— TASK DETAILS —
Copy out precisely the lines from the start of the data through the line with "[00:00.000]", and keep pictures out of it.

TASK DATA Block Start

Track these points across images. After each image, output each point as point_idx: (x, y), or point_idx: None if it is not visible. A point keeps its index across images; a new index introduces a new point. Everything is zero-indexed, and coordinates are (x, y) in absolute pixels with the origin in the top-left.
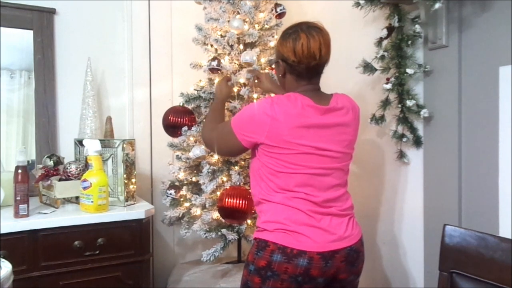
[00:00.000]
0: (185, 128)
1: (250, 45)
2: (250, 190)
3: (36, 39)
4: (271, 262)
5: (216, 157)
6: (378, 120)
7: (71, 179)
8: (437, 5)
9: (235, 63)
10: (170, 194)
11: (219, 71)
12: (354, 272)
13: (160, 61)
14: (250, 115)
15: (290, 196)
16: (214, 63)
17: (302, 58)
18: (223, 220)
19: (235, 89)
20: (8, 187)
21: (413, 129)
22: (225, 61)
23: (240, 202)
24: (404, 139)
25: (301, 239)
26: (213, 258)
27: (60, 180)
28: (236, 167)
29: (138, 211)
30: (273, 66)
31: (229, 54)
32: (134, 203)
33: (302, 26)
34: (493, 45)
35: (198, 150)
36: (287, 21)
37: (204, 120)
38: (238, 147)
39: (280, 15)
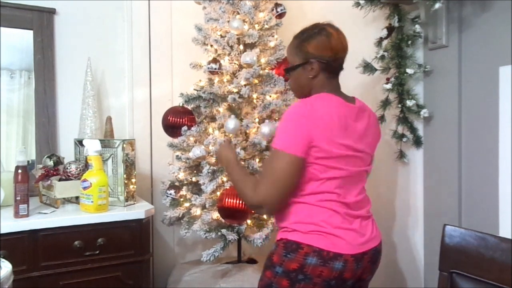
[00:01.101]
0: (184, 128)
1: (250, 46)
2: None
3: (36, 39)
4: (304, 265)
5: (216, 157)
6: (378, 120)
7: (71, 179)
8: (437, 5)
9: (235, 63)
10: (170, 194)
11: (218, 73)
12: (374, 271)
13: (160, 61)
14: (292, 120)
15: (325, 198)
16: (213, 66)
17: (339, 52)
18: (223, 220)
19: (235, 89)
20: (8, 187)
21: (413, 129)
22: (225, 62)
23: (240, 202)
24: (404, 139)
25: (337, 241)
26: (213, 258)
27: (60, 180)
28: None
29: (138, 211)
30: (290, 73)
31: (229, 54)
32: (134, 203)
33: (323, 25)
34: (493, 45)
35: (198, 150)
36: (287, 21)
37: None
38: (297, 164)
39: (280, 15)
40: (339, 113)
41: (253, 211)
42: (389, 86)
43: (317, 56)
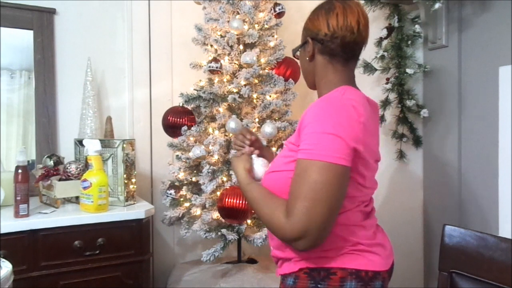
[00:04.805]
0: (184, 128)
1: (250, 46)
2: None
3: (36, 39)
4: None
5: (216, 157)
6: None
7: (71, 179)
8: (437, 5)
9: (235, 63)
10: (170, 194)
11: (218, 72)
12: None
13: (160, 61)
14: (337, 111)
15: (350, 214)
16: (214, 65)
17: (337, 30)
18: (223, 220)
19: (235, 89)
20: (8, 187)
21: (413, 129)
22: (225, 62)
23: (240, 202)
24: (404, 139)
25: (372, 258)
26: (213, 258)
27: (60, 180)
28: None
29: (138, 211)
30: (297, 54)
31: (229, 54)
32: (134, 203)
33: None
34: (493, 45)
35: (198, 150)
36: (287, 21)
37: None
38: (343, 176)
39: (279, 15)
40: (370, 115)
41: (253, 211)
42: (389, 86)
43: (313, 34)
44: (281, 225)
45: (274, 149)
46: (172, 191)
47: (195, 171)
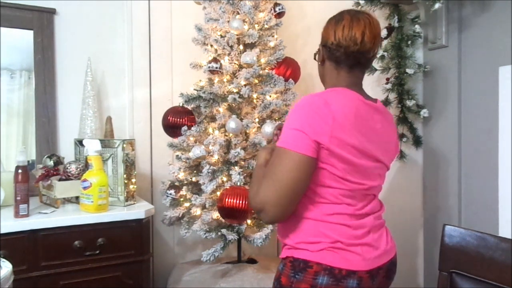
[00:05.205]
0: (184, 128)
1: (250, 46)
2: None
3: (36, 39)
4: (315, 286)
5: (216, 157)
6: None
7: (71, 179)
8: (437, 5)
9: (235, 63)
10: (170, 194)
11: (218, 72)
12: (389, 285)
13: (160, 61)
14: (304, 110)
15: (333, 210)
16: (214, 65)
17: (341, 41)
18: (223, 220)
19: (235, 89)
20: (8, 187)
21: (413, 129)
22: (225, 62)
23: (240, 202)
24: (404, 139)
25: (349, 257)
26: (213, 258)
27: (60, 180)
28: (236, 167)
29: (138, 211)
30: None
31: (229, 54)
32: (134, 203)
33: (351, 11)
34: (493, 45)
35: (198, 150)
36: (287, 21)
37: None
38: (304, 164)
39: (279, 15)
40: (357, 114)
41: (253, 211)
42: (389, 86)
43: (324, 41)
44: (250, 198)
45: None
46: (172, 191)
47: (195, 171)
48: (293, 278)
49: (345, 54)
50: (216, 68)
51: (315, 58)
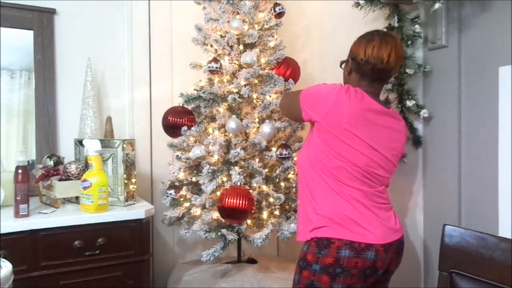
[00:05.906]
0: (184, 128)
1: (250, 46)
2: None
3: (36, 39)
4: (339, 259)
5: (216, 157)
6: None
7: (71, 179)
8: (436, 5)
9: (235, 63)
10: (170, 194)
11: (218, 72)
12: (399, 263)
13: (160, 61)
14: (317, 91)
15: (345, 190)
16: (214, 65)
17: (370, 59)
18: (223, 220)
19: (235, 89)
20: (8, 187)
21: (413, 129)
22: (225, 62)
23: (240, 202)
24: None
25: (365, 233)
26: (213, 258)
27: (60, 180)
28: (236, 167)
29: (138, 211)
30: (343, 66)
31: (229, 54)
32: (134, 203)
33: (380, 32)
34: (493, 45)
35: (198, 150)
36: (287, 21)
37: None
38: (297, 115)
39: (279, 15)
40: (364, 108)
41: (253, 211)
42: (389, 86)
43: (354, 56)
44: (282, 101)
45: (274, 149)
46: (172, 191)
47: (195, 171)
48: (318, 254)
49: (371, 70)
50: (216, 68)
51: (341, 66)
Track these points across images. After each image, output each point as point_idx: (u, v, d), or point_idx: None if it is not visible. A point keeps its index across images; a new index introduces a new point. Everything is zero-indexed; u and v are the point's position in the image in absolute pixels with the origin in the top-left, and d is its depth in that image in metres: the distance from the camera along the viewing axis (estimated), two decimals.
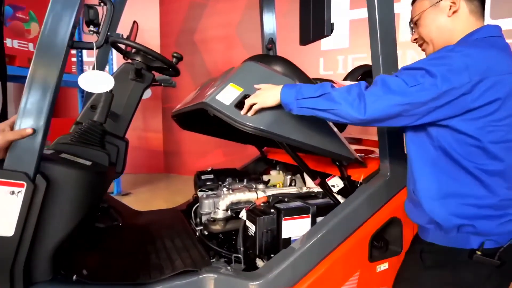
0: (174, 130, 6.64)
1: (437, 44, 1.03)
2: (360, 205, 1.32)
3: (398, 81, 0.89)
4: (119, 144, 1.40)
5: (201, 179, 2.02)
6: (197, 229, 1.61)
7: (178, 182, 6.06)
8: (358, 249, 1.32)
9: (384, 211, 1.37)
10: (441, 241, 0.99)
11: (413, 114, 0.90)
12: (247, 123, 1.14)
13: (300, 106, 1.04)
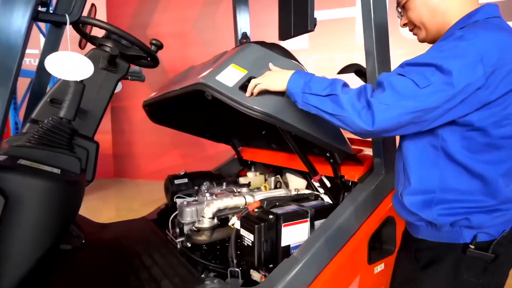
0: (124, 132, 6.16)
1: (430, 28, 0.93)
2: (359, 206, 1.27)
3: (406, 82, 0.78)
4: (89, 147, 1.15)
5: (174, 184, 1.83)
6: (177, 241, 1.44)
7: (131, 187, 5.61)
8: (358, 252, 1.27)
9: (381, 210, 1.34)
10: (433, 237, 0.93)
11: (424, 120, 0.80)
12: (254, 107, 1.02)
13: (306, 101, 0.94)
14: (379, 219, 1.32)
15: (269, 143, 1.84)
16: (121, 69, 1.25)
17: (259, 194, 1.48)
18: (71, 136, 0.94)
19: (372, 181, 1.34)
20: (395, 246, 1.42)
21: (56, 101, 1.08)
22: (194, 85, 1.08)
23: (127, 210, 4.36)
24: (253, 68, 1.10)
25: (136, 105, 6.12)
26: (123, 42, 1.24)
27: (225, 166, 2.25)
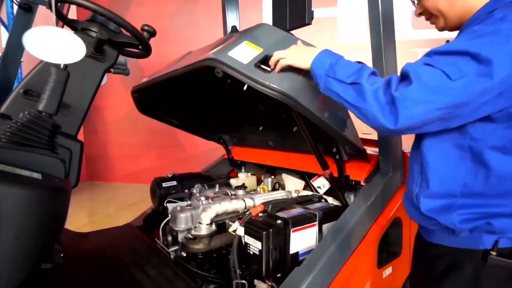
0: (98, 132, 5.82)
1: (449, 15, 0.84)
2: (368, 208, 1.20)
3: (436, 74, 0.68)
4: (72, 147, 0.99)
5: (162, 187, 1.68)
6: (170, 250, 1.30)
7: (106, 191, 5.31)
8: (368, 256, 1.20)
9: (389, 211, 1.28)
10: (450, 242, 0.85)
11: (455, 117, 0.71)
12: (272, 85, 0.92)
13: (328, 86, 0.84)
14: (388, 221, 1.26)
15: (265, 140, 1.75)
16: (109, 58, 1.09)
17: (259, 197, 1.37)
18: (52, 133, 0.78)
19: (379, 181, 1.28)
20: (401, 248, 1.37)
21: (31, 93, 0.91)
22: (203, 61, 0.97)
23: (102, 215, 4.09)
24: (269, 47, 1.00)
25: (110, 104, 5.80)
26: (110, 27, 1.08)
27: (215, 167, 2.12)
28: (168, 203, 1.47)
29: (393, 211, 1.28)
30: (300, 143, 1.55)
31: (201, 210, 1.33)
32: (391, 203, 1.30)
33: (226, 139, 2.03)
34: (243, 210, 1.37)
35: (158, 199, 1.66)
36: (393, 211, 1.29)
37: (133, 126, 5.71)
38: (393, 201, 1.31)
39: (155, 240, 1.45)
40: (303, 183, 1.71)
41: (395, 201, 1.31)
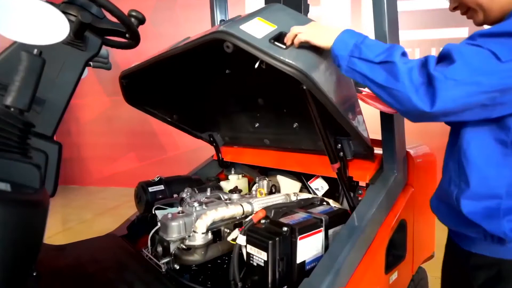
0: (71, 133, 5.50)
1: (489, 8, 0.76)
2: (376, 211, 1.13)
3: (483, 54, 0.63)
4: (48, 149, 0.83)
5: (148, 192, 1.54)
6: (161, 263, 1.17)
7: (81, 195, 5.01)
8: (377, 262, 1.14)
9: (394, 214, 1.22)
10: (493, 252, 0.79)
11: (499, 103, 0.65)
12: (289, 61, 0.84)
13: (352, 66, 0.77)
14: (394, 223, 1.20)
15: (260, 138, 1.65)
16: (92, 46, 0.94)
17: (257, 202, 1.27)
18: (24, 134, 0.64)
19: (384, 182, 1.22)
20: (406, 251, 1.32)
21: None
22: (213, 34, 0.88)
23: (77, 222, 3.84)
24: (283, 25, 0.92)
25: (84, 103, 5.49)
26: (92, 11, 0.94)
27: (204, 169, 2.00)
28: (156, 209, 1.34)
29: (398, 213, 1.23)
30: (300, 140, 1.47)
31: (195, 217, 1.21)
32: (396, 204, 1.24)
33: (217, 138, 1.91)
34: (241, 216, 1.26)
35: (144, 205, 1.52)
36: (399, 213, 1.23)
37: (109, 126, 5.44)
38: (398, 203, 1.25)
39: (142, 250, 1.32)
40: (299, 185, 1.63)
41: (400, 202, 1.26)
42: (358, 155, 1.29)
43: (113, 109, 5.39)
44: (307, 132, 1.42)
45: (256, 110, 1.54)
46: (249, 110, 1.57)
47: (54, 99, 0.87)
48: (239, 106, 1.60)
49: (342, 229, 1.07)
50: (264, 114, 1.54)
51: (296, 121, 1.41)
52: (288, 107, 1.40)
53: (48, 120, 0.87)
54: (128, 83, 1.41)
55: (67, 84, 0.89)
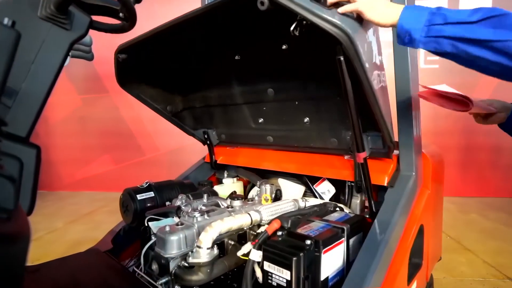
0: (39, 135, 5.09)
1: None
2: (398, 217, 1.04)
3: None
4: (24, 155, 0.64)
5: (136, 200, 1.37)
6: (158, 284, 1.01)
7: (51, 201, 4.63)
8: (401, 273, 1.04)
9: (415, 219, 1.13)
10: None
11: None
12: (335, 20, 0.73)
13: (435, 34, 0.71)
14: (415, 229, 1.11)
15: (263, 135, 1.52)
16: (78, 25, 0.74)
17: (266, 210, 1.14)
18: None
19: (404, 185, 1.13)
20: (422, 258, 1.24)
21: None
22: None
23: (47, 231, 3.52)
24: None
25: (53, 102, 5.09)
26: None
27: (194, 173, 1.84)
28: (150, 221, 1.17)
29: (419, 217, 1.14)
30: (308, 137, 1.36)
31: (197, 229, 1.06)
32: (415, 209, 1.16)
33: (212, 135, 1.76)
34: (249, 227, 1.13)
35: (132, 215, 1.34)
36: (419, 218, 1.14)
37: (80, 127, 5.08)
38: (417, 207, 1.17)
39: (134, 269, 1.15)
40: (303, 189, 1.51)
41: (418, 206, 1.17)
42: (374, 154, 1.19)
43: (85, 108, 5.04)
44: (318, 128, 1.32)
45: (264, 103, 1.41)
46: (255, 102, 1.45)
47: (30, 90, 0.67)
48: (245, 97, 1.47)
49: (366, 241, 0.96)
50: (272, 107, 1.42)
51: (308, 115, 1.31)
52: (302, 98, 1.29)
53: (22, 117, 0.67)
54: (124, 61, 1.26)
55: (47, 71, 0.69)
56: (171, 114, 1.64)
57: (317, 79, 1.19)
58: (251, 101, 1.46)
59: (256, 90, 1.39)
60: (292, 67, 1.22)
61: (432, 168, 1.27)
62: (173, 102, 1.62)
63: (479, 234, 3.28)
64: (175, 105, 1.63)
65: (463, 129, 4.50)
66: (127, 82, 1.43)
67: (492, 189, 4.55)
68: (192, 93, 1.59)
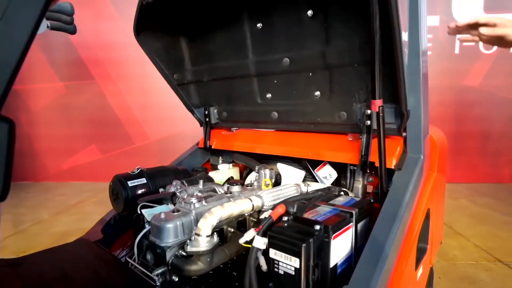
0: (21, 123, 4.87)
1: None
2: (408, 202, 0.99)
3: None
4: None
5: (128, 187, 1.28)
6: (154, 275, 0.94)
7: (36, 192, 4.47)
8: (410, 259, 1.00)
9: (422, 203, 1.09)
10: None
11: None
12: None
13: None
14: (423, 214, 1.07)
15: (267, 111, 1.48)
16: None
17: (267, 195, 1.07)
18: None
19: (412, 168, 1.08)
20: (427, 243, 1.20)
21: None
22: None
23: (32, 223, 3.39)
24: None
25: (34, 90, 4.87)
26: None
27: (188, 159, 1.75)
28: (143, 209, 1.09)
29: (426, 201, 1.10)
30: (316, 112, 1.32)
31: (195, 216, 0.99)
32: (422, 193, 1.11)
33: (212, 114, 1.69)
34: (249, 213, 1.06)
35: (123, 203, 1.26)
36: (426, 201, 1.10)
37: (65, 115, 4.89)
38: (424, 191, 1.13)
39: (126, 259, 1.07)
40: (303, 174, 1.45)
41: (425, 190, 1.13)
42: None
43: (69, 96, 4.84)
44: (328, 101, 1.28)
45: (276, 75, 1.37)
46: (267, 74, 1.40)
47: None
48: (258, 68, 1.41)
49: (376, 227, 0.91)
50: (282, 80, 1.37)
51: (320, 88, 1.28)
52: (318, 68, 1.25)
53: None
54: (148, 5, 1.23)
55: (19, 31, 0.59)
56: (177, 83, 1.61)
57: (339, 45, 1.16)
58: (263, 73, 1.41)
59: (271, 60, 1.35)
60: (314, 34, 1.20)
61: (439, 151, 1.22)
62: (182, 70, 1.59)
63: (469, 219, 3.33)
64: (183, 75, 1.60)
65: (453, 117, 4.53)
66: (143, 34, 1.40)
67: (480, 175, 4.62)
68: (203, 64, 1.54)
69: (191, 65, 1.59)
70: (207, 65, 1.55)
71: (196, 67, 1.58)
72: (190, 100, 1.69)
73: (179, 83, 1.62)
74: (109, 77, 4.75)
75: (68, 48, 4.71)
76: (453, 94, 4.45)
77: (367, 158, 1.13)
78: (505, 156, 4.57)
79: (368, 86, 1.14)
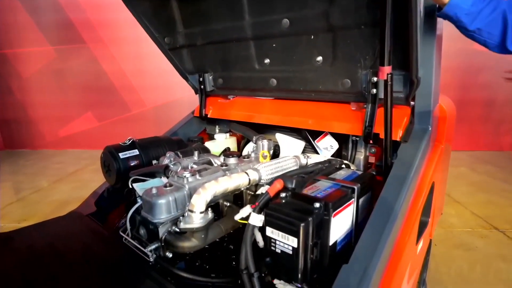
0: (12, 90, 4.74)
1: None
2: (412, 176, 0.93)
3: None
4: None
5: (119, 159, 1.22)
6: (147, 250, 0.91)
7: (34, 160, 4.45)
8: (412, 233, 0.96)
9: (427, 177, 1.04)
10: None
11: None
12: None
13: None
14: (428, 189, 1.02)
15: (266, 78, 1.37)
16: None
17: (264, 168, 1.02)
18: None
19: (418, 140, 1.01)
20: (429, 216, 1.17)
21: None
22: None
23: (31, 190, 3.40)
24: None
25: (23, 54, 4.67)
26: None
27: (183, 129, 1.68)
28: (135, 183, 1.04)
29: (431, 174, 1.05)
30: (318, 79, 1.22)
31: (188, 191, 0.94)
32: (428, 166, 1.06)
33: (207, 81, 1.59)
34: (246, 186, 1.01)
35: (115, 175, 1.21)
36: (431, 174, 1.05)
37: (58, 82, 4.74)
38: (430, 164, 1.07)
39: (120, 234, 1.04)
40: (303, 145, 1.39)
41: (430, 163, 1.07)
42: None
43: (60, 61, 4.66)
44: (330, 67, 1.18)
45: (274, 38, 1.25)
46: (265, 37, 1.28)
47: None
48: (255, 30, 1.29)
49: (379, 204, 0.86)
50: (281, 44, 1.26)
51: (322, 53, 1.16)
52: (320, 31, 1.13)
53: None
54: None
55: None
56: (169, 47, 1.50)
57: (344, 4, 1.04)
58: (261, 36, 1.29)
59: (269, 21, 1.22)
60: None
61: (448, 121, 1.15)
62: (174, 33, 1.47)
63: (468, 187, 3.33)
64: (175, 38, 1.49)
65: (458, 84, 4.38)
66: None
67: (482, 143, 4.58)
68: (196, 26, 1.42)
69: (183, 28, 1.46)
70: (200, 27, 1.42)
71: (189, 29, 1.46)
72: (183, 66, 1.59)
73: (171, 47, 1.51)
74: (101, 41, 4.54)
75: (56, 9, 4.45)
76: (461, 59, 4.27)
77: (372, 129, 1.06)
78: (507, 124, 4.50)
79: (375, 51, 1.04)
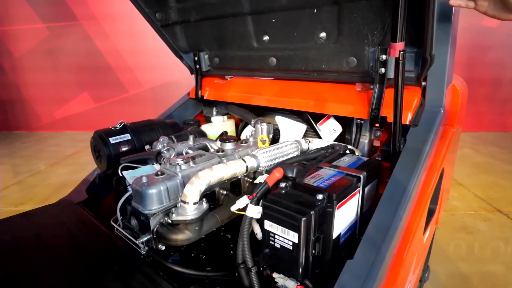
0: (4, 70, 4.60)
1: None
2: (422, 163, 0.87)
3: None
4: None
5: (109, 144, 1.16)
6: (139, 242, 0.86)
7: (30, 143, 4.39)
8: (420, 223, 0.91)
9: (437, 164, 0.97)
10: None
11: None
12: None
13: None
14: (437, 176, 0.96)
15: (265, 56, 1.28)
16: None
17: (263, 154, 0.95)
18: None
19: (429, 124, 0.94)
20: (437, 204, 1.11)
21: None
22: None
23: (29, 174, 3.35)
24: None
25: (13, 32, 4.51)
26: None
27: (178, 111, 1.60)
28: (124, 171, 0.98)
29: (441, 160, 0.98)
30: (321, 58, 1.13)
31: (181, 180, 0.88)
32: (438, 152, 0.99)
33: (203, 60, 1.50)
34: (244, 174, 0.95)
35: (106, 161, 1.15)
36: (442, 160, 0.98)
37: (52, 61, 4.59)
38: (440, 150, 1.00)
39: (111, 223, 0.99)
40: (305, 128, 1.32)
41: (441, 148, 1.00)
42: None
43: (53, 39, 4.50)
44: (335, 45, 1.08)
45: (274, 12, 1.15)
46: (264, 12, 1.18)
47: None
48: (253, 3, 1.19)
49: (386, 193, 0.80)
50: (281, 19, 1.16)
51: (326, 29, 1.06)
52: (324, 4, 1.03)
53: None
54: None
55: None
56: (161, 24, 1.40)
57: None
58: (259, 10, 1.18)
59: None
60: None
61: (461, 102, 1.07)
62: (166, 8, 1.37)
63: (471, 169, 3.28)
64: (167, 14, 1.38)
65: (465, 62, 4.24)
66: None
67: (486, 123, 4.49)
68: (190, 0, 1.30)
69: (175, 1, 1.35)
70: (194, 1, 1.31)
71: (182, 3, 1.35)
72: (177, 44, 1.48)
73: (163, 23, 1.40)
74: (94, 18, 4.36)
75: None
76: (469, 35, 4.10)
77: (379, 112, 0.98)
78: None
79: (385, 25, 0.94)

TASK DATA Block End

— ANSWER BOX —
Track these points across images. After each image, output each point as point_idx: (x, y), or point_idx: None if it is not visible. A point keeps its index across images; a new index introduces a new point. Everything is zero-indexed, and coordinates are (x, y) in absolute pixels with the origin in the top-left.
[00:00.000]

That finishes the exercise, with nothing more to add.